Imagine this - CMS, a bearer of gifts! From the publication of the "new" Conditions of Participation in 2008 through the most recent Part D requirements, CMS has mandated that we, as hospice physicians, step up to the plate and describe, in narrative statements, our patients’ stories:
- Why they are terminally ill (certification of terminal illness);
- Why they continue to be appropriate for hospice care (recertification); and
- Why we feel, based on our clinical knowledge and judgment, that the stories of our patients' dying do or do not include certain illnesses and conditions (relatedness).

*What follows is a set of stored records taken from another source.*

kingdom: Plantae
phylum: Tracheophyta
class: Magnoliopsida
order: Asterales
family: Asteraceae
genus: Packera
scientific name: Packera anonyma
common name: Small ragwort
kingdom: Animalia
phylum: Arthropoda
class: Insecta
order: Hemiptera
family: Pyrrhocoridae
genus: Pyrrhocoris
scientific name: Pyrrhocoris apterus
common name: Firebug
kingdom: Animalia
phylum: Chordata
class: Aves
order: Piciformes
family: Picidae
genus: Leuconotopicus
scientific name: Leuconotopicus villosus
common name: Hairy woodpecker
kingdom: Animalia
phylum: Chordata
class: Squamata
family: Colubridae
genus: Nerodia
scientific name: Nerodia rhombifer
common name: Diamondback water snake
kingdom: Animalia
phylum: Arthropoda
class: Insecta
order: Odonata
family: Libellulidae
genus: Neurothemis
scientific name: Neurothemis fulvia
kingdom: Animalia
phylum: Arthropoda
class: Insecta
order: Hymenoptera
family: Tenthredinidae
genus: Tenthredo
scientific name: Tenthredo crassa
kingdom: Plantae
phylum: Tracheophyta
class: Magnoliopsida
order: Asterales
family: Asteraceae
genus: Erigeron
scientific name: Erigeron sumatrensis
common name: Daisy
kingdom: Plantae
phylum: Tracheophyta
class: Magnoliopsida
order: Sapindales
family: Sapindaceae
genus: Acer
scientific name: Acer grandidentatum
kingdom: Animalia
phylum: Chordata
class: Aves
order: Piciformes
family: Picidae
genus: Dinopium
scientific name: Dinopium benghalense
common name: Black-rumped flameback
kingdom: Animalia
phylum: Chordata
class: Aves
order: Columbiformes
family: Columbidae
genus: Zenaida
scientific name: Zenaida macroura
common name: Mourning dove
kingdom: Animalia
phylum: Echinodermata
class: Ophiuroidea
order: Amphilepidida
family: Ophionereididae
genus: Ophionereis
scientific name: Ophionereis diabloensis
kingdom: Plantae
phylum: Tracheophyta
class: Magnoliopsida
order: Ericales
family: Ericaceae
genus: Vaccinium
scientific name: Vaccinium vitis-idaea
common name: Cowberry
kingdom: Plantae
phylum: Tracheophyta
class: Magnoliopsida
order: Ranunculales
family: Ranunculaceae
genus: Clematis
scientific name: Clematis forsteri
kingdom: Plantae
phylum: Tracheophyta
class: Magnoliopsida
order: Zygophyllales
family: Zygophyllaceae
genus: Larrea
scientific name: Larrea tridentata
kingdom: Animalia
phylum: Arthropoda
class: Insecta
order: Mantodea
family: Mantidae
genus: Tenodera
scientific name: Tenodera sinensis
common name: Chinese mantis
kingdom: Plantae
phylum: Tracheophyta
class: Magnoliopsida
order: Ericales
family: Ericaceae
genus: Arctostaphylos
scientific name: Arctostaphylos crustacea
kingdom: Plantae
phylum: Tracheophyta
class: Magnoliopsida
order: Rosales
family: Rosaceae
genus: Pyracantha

And why, might you well ask, is that a gift?
By mandating that physicians write these critically important narratives, we have been acknowledged and affirmed as that which we have always been: keepers of the medical hiSTORY of those for whom we care. As physicians, we are used to telling patient stories both verbally and in written form: in daily rounds starting in medical school and residency, at transition points of our patients throughout the continuum of care, in the venerated forum of Grand Rounds, in admission and follow-up notes, in discharge summaries.
If "sickness unfolds in stories" as attested by Dr. Rita Charon, an internist and one of the pioneers of Narrative Medicine, then does not dying unfold in stories as well? And who better to synthesize the varied elements of that story for documentation in the clinical record than the one entrusted to "attend" the patient along their final journey?
The physician storyteller is not a product of the 21st century. We come from a long lineage in the western tradition: Hippocrates the father of western medicine, Luke the physician/disciple, Anton Chekhov the writer. And storytelling in hospice medicine (by way of the narrative), as in any other field, has a purpose. The narrative is not foremost as a protection against adverse governmental scrutiny, but more importantly as a vehicle that allows for connection, for deeper understanding, for whole person, wholehearted care and service. A story well told is not grounded in an attitude of fear and defensiveness, but one of openness, vision and creativity.
The physician narrative, in the record of the hospice patient, is a statement hopefully informed by examinations of and conversations with the patient and/or family when possible, the written medical history to date, and the rich contributions of the observations and assessments by members of the interdisciplinary group. Justification of the "6 months or less" prognostication underlies the purpose for the narrative. Prognostication is both an art and a science -- albeit not exact. Accordingly, our narratives should speak to a mix of these two: quantitative data, evidence-based reasoning, and qualitative descriptors based on conversations, on keen observation (direct and indirect), and on intuition born of experience. In other words, the oft-bandied hospice admonition to "paint the picture"! With all the data at hand, we, as (re)certifying physicians, are able to compose the who, what, where, and when of our patients’ “dying story.”
What if physician narratives were read at IDG meetings? Imagine asking our patients and families, when possible, how they would assess and describe their condition and including that in our narrative? If we had these scenarios in mind rather than the feared surveyor, would it impact what we wrote? Are there hospice-specific processes in place that allow for the certifying physician to truly mine the ground of hard and soft data before composing the narrative statement?
The field of Narrative Medicine is alive and well. It encompasses far more than what we may do when composing a brief narrative statement. However, some of the concepts of Narrative Medicine -- the honoring of patient-centered care, the recognition that illness manifests in individually specific ways, the recognition that both patients and clinicians have voices that can be expressed and bear hearing and affirming -- these are tenets that we hold dear in hospice and palliative medicine. What better area might there be for Narrative Medicine to find a home than in the specialty that is based on the relief of suffering, interdisciplinary care, and the focus on the patient and family as the unit of care? Even our regulatory bodies seem to nod in agreement as they write into their regulations more language focusing on physician narratives. And in my limited experience with defending length of stay cases before an Administrative Law Judge, they have responded favorably when able to hear the ‘full story’ with its nuances and complexities.
The power and possibility of the narrative is great. In those few paragraphs, we are to carefully craft factually sound statements that summarize the complexity of terminal illness and document the structural and functional decline of our patients. Our narratives weave from a myriad of somatic and psychosocial/spiritual issues the person-specific story of dying. What is regulated is that it does indeed need to be a story written in full sentences and with inclusion of all the elements that will allow the reader to understand where our patients lie on their trajectory towards death and, equally important, what their individual experience is on that journey.
Let's gladly and gratefully own that responsibility. With our pen, or with the tap of our finger, we have the ability to create a large piece of what is most often the last written story of those who are approaching life's end. What an honor and a privilege!
Thank you, CMS, for your gift. To my colleagues, I’d love to hear your thoughts and experiences. Here’s to you, and to great narrative statements.
S. Karefa-Johnson, MD
 Charon R. At the Membranes of Care: Stories in Narrative Medicine. Acad Med. 2012 Mar; 87(3):342-7
Posted by Suzanne Karefa-Johnson, MD Physician Consultant, Weatherbee Resources, Inc.